- Directed by: Zach Woods
- Written by: Zach Woods; Brandon Gardner;
- Produced by: Lauren Bratman; Michael Sagol; Allison Hironaka; Carlos Zozaya; Aubrey Plaza;
- Starring: Susan Sarandon; Everly Carganilla; Aubrey Plaza; Ilia Volok; John Rothman; Helena Howard; Kevyn Morrow;
- Cinematography: Andre Lascaris
- Edited by: Darrin Navarro
- Music by: Gavin Bryars; Yuri Bryars;
- Production companies: Caviar; Cinereach; Evil Hag Productions; Lucky Number 8 Productions;
- Release date: June 4, 2026 (Tribeca Festival);
- Running time: 110 minutes
- Country: United States
- Language: English

= The Accompanist (2026 film) =

The Accompanist is a 2026 American drama film co-written and directed by Zach Woods. It stars Susan Sarandon, Everly Carganilla, Aubrey Plaza, Ilia Volok, John Rothman, Helena Howard, and Kevyn Morrow.
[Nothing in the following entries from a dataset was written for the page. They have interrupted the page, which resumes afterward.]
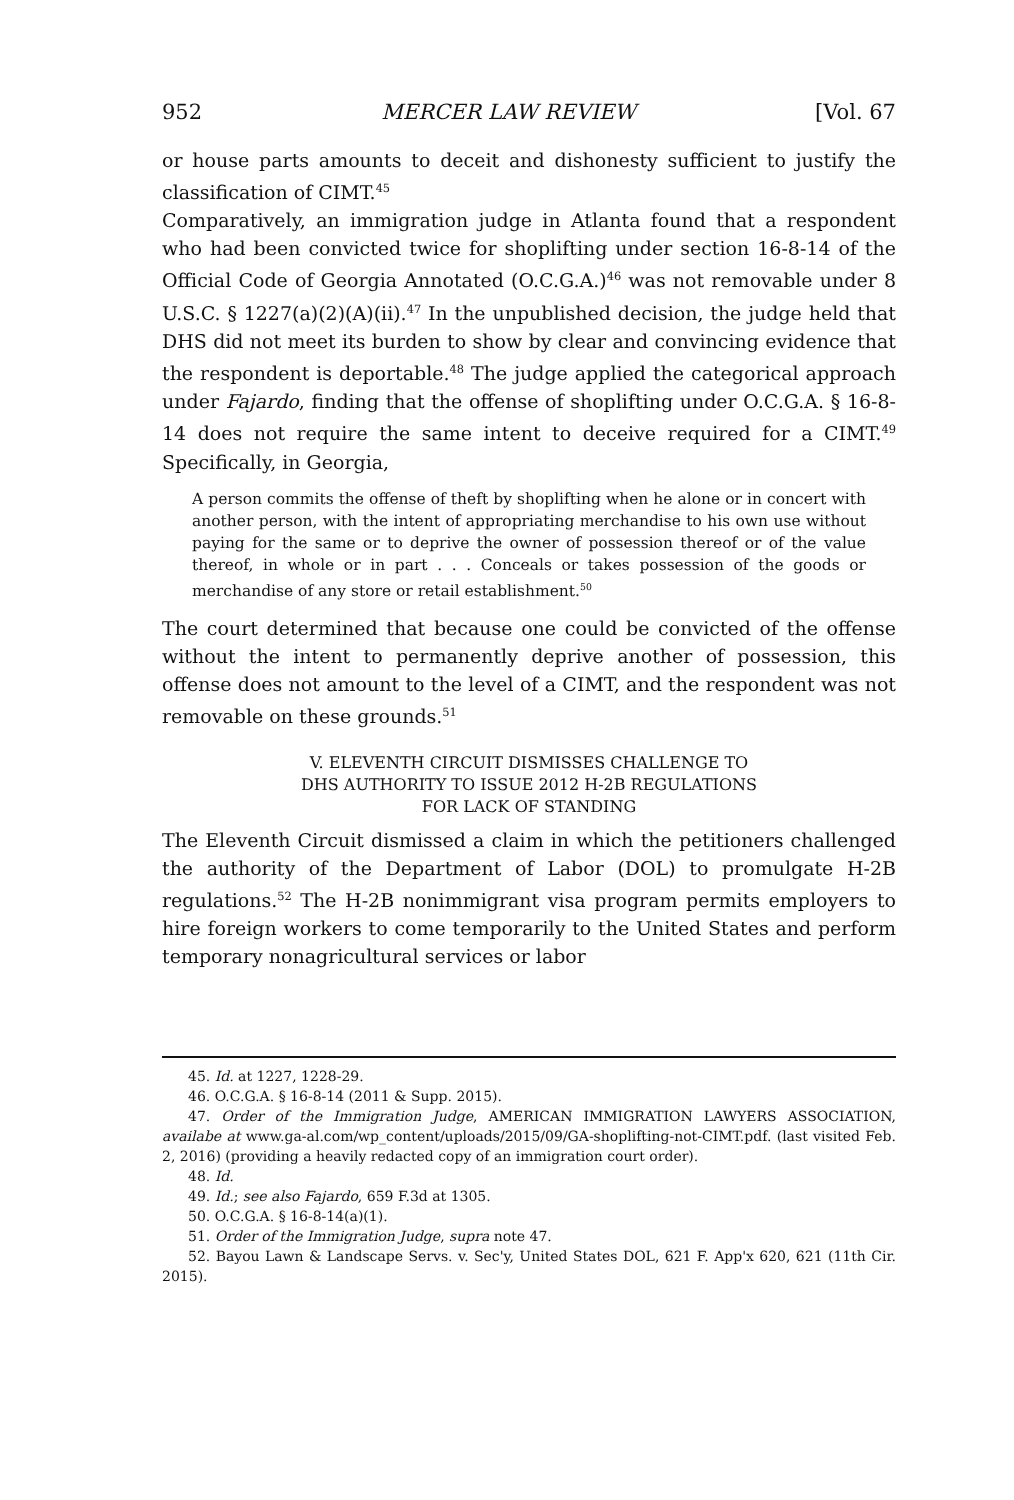952 MERCER LAW REVIEW [Vol. 67
or house parts amounts to deceit and dishonesty sufficient to justify the classification of CIMT.<sup>45</sup>
Comparatively, an immigration judge in Atlanta found that a respondent who had been convicted twice for shoplifting under section 16-8-14 of the Official Code of Georgia Annotated (O.C.G.A.)<sup>46</sup> was not removable under 8 U.S.C. § 1227(a)(2)(A)(ii).<sup>47</sup> In the unpublished decision, the judge held that DHS did not meet its burden to show by clear and convincing evidence that the respondent is deportable.<sup>48</sup> The judge applied the categorical approach under Fajardo, finding that the offense of shoplifting under O.C.G.A. § 16-8-14 does not require the same intent to deceive required for a CIMT.<sup>49</sup> Specifically, in Georgia,
A person commits the offense of theft by shoplifting when he alone or in concert with another person, with the intent of appropriating merchandise to his own use without paying for the same or to deprive the owner of possession thereof or of the value thereof, in whole or in part . . . Conceals or takes possession of the goods or merchandise of any store or retail establishment.<sup>50</sup>
The court determined that because one could be convicted of the offense without the intent to permanently deprive another of possession, this offense does not amount to the level of a CIMT, and the respondent was not removable on these grounds.<sup>51</sup>
V. ELEVENTH CIRCUIT DISMISSES CHALLENGE TO
DHS AUTHORITY TO ISSUE 2012 H-2B REGULATIONS
FOR LACK OF STANDING
The Eleventh Circuit dismissed a claim in which the petitioners challenged the authority of the Department of Labor (DOL) to promulgate H-2B regulations.<sup>52</sup> The H-2B nonimmigrant visa program permits employers to hire foreign workers to come temporarily to the United States and perform temporary nonagricultural services or labor
45. Id. at 1227, 1228-29.
46. O.C.G.A. § 16-8-14 (2011 & Supp. 2015).
47. Order of the Immigration Judge, AMERICAN IMMIGRATION LAWYERS ASSOCIATION, availabe at www.ga-al.com/wp_content/uploads/2015/09/GA-shoplifting-not-CIMT.pdf. (last visited Feb. 2, 2016) (providing a heavily redacted copy of an immigration court order).
48. Id.
49. Id.; see also Fajardo, 659 F.3d at 1305.
50. O.C.G.A. § 16-8-14(a)(1).
51. Order of the Immigration Judge, supra note 47.
52. Bayou Lawn & Landscape Servs. v. Sec'y, United States DOL, 621 F. App'x 620, 621 (11th Cir. 2015).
The film premiered at the Tribeca Festival on June 4, 2026.

==Premise==
70-year-old Sylvia becomes an unlikely foster parent to 8-year-old Emily, removed from her dementia-stricken grandfather's care after a near-fatal incident in New Jersey.

==Cast==
- Susan Sarandon as Sylvia
- Everly Carganilla as Emily
- Aubrey Plaza as Sarah
- Ilia Volok as Alyosha
- John Rothman as Oscar
- Helena Howard as Wanda
- Kevyn Morrow as Martin Molido

==Production==
Principal photography began on October 12, 2024, and wrapped on November 17, in New Jersey, on a drama film co-written and directed by Zach Woods. In May 2025, it was reported that Susan Sarandon, Everly Carganilla, Aubrey Plaza, Ilia Volok, John Rothman, Helena Howard, and Kevyn Morrow rounded out the cast.

==Release==
The Accompanist premiered at the Tribeca Festival on June 4, 2026.